Like an infectious disease, genuine Christian faith has symptoms — or at least, it’s supposed to. When faith is present, it shows up in observable ways. It affects how a person thinks, speaks, and lives. It shapes their relationships. It changes their priorities.
Scripture describes these “symptoms” in a variety of ways: love, joy, peace, patience, kindness, goodness, faithfulness, gentleness, and self-control. There’s also a growing affection for others, a deepening love for God, a resilience in the face of difficulty, and a willingness to persevere even when things are hard.

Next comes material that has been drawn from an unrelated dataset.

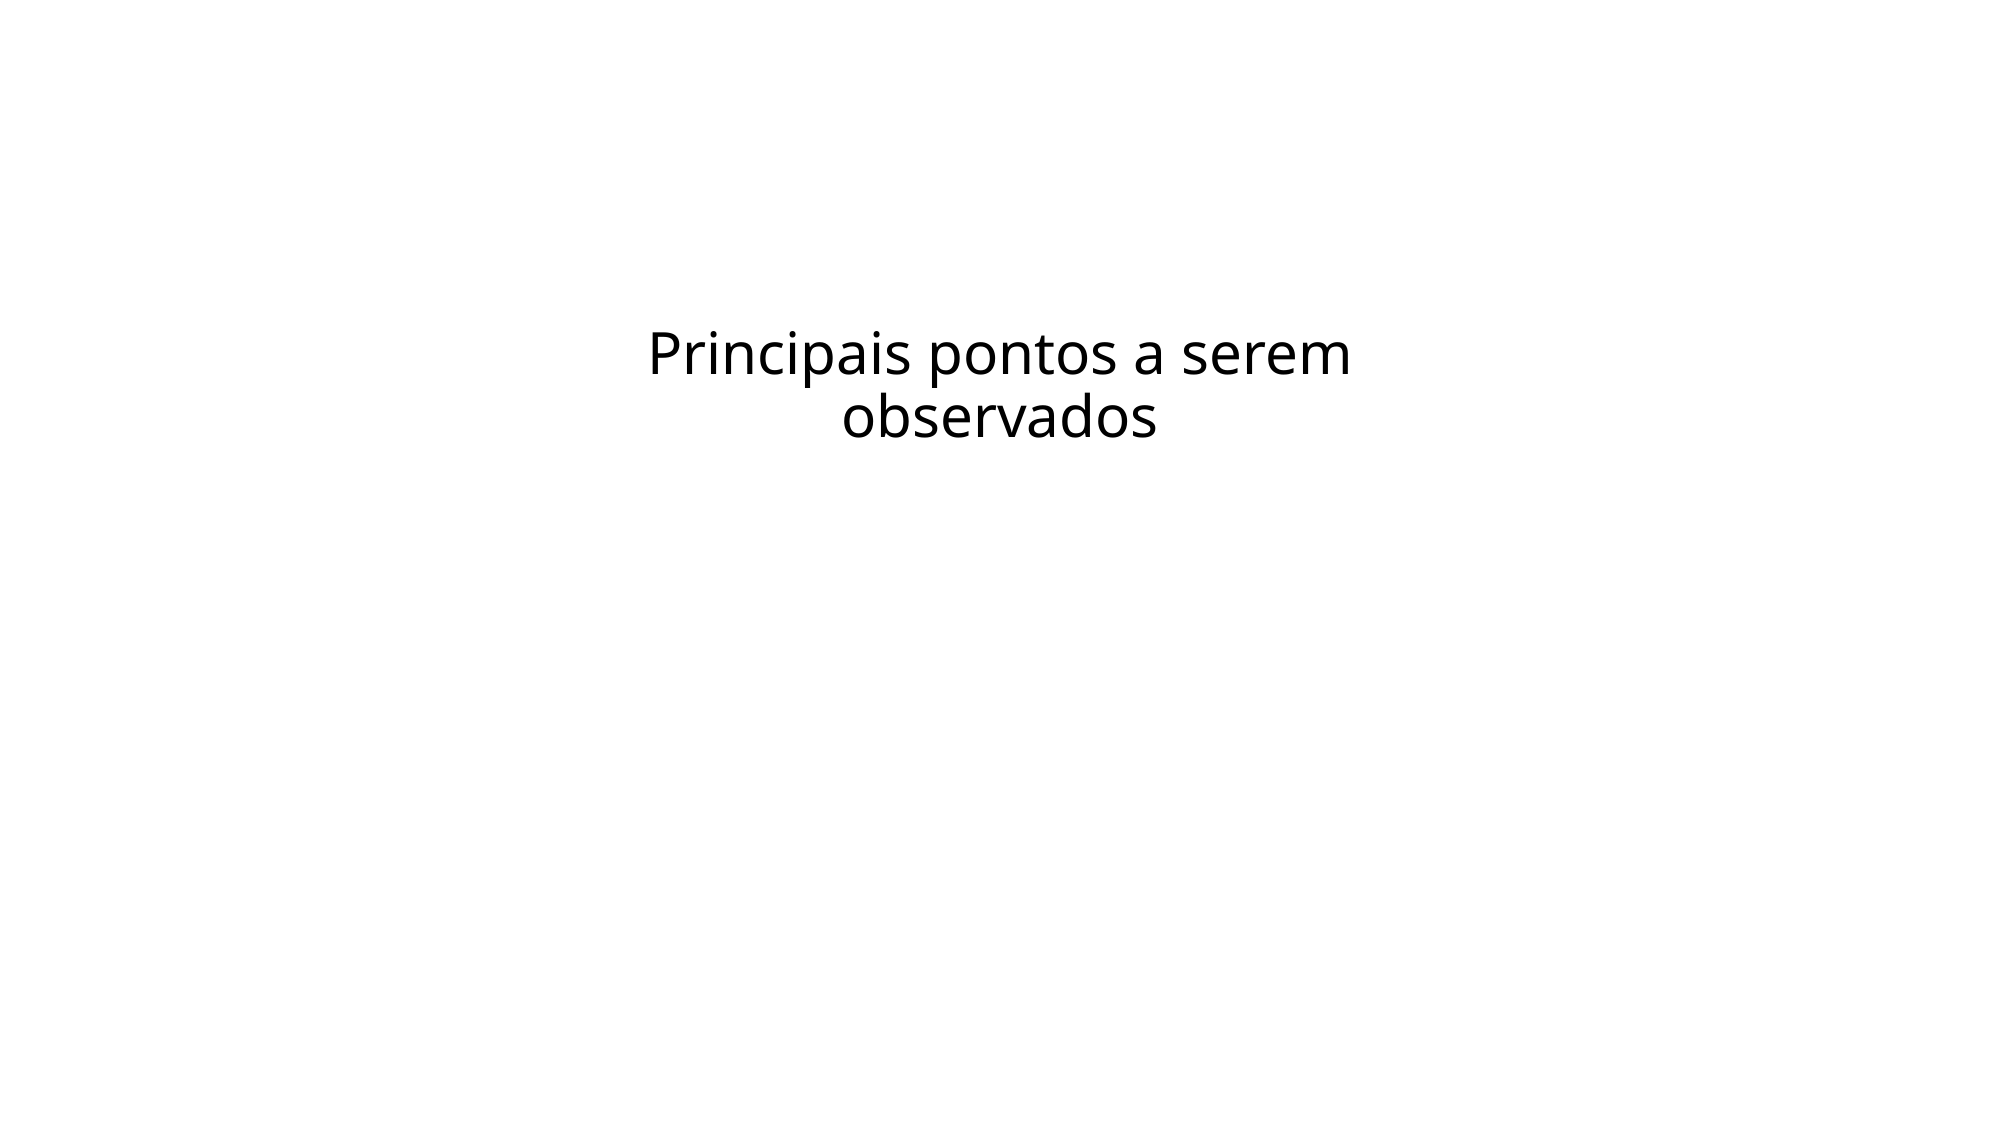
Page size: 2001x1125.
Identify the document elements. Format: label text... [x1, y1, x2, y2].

title Principais pontos a serem observados [486, 278, 1514, 497]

In other words, real faith doesn’t stay hidden. It expresses itself.
Faith That Shows: What James 2:18 Demands of Us
But here’s where the analogy becomes especially sobering.
Just as medications can suppress the symptoms of a disease, there are things that can suppress the visible effects of faith. Not eliminate it entirely, but diminish it to the point that it becomes difficult to detect.
A steady focus on self. A constant pursuit of comfort. An overriding concern for security. A preference for convenience. A desire for pleasure.
Individually, these things may not seem especially dangerous; in fact, many of them are woven into the fabric of everyday life. However, taken together, they have a way of crowding out the very qualities that should mark a life of faith.
Over time, the symptoms of faith begin to fade.
And that leads us to a question that’s both simple and searching: “If there are no visible symptoms, is the faith really there?”
The Christian faith is centered on something extraordinary — the Son of God’s power over death. This is not a subtle power and it can’t be neatly contained or politely hidden. It changes things. It produces evidence.
So, if we claim to have that kind of faith, it’s worth asking: what evidence is there?
James doesn’t leave us much room for a purely internal, invisible faith. He pushes us to consider the connection between belief and action, between what we claim and what we demonstrate.
“Show me your faith without the works,” he says, “and I will show you my faith by my works.”
That’s the invitation — and the challenge.
To examine not just what we say we believe, but what our lives are actually showing.